*** DATASET EXTRACT ***

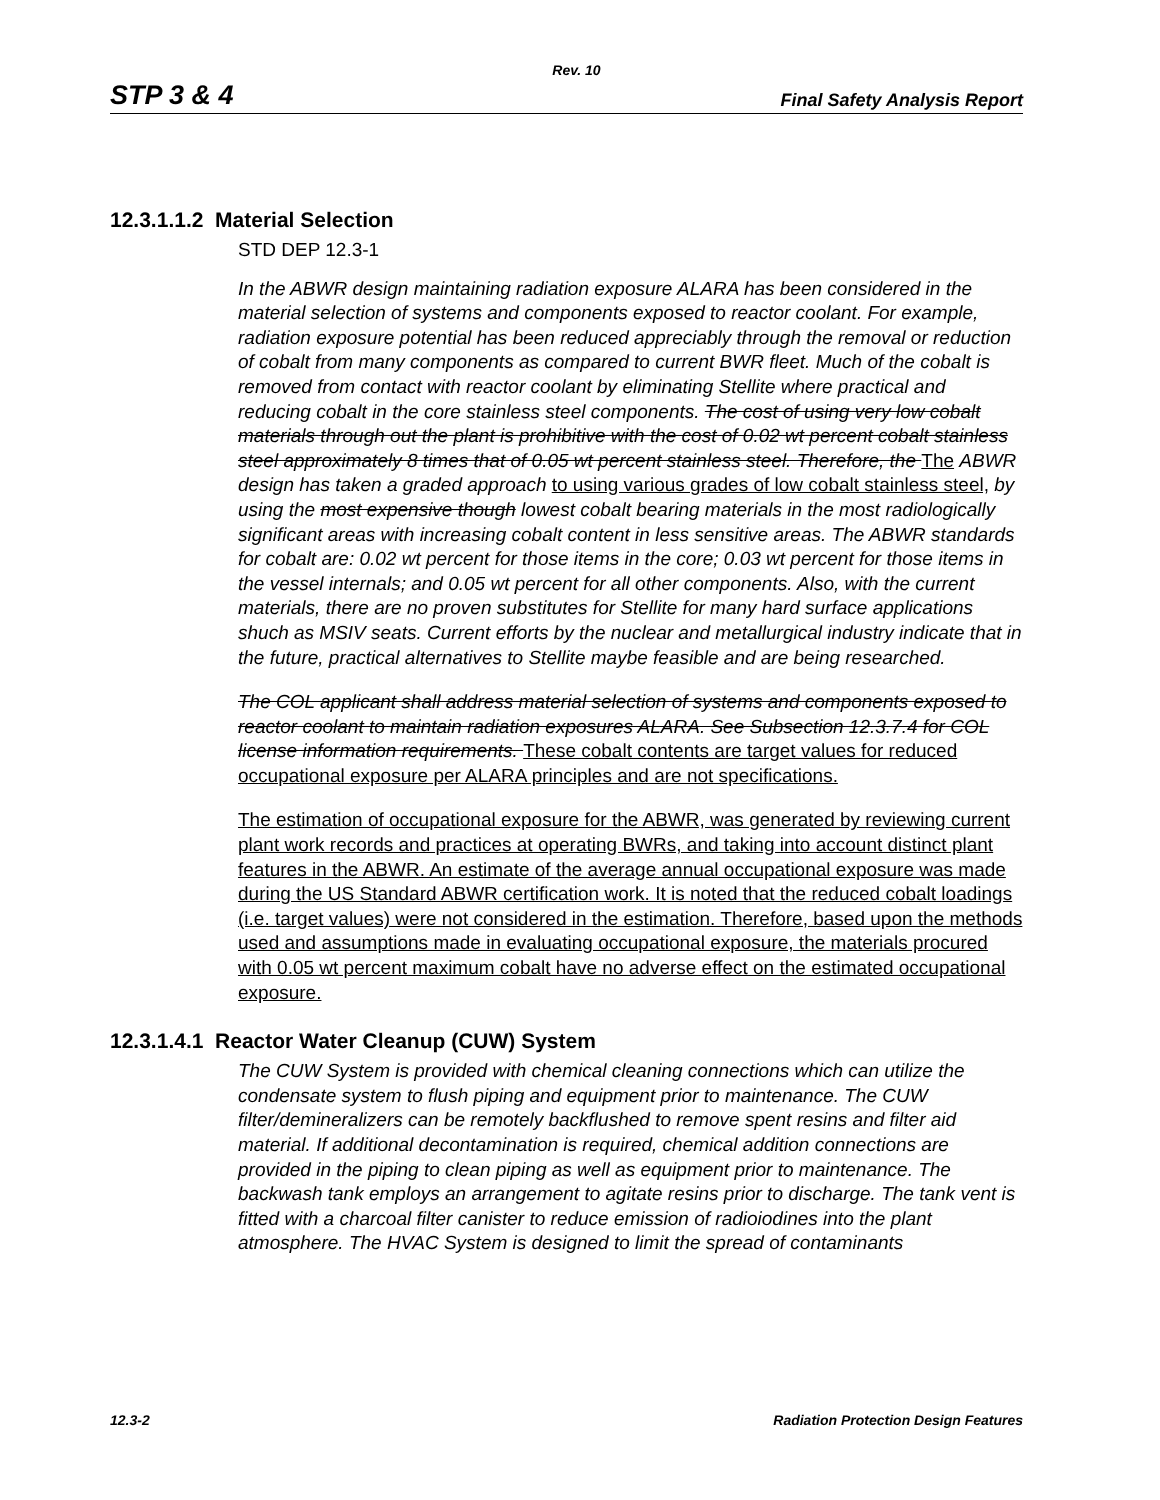Rev. 10
STP 3 & 4 Final Safety Analysis Report
12.3.1.1.2 Material Selection
STD DEP 12.3-1
In the ABWR design maintaining radiation exposure ALARA has been considered in the material selection of systems and components exposed to reactor coolant. For example, radiation exposure potential has been reduced appreciably through the removal or reduction of cobalt from many components as compared to current BWR fleet. Much of the cobalt is removed from contact with reactor coolant by eliminating Stellite where practical and reducing cobalt in the core stainless steel components. The cost of using very low cobalt materials through out the plant is prohibitive with the cost of 0.02 wt percent cobalt stainless steel approximately 8 times that of 0.05 wt percent stainless steel. Therefore, the The ABWR design has taken a graded approach to using various grades of low cobalt stainless steel, by using the most expensive though lowest cobalt bearing materials in the most radiologically significant areas with increasing cobalt content in less sensitive areas. The ABWR standards for cobalt are: 0.02 wt percent for those items in the core; 0.03 wt percent for those items in the vessel internals; and 0.05 wt percent for all other components. Also, with the current materials, there are no proven substitutes for Stellite for many hard surface applications shuch as MSIV seats. Current efforts by the nuclear and metallurgical industry indicate that in the future, practical alternatives to Stellite maybe feasible and are being researched.
The COL applicant shall address material selection of systems and components exposed to reactor coolant to maintain radiation exposures ALARA. See Subsection 12.3.7.4 for COL license information requirements. These cobalt contents are target values for reduced occupational exposure per ALARA principles and are not specifications.
The estimation of occupational exposure for the ABWR, was generated by reviewing current plant work records and practices at operating BWRs, and taking into account distinct plant features in the ABWR. An estimate of the average annual occupational exposure was made during the US Standard ABWR certification work. It is noted that the reduced cobalt loadings (i.e. target values) were not considered in the estimation. Therefore, based upon the methods used and assumptions made in evaluating occupational exposure, the materials procured with 0.05 wt percent maximum cobalt have no adverse effect on the estimated occupational exposure.
12.3.1.4.1 Reactor Water Cleanup (CUW) System
The CUW System is provided with chemical cleaning connections which can utilize the condensate system to flush piping and equipment prior to maintenance. The CUW filter/demineralizers can be remotely backflushed to remove spent resins and filter aid material. If additional decontamination is required, chemical addition connections are provided in the piping to clean piping as well as equipment prior to maintenance. The backwash tank employs an arrangement to agitate resins prior to discharge. The tank vent is fitted with a charcoal filter canister to reduce emission of radioiodines into the plant atmosphere. The HVAC System is designed to limit the spread of contaminants
12.3-2 Radiation Protection Design Features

*** End of DATASET EXTRACT ***

• [EXERCISE OBJECTIVE]:
When you return the listing, keep each line exact and leave the pictures out.

• [EXERCISE RESPONSE]:
Rev. 10
STP 3 & 4 Final Safety Analysis Report
12.3.1.1.2 Material Selection
STD DEP 12.3-1
In the ABWR design maintaining radiation exposure ALARA has been considered in the material selection of systems and components exposed to reactor coolant. For example, radiation exposure potential has been reduced appreciably through the removal or reduction of cobalt from many components as compared to current BWR fleet. Much of the cobalt is removed from contact with reactor coolant by eliminating Stellite where practical and reducing cobalt in the core stainless steel components. The cost of using very low cobalt materials through out the plant is prohibitive with the cost of 0.02 wt percent cobalt stainless steel approximately 8 times that of 0.05 wt percent stainless steel. Therefore, the The ABWR design has taken a graded approach to using various grades of low cobalt stainless steel, by using the most expensive though lowest cobalt bearing materials in the most radiologically significant areas with increasing cobalt content in less sensitive areas. The ABWR standards for cobalt are: 0.02 wt percent for those items in the core; 0.03 wt percent for those items in the vessel internals; and 0.05 wt percent for all other components. Also, with the current materials, there are no proven substitutes for Stellite for many hard surface applications shuch as MSIV seats. Current efforts by the nuclear and metallurgical industry indicate that in the future, practical alternatives to Stellite maybe feasible and are being researched.
The COL applicant shall address material selection of systems and components exposed to reactor coolant to maintain radiation exposures ALARA. See Subsection 12.3.7.4 for COL license information requirements. These cobalt contents are target values for reduced occupational exposure per ALARA principles and are not specifications.
The estimation of occupational exposure for the ABWR, was generated by reviewing current plant work records and practices at operating BWRs, and taking into account distinct plant features in the ABWR. An estimate of the average annual occupational exposure was made during the US Standard ABWR certification work. It is noted that the reduced cobalt loadings (i.e. target values) were not considered in the estimation. Therefore, based upon the methods used and assumptions made in evaluating occupational exposure, the materials procured with 0.05 wt percent maximum cobalt have no adverse effect on the estimated occupational exposure.
12.3.1.4.1 Reactor Water Cleanup (CUW) System
The CUW System is provided with chemical cleaning connections which can utilize the condensate system to flush piping and equipment prior to maintenance. The CUW filter/demineralizers can be remotely backflushed to remove spent resins and filter aid material. If additional decontamination is required, chemical addition connections are provided in the piping to clean piping as well as equipment prior to maintenance. The backwash tank employs an arrangement to agitate resins prior to discharge. The tank vent is fitted with a charcoal filter canister to reduce emission of radioiodines into the plant atmosphere. The HVAC System is designed to limit the spread of contaminants
12.3-2 Radiation Protection Design Features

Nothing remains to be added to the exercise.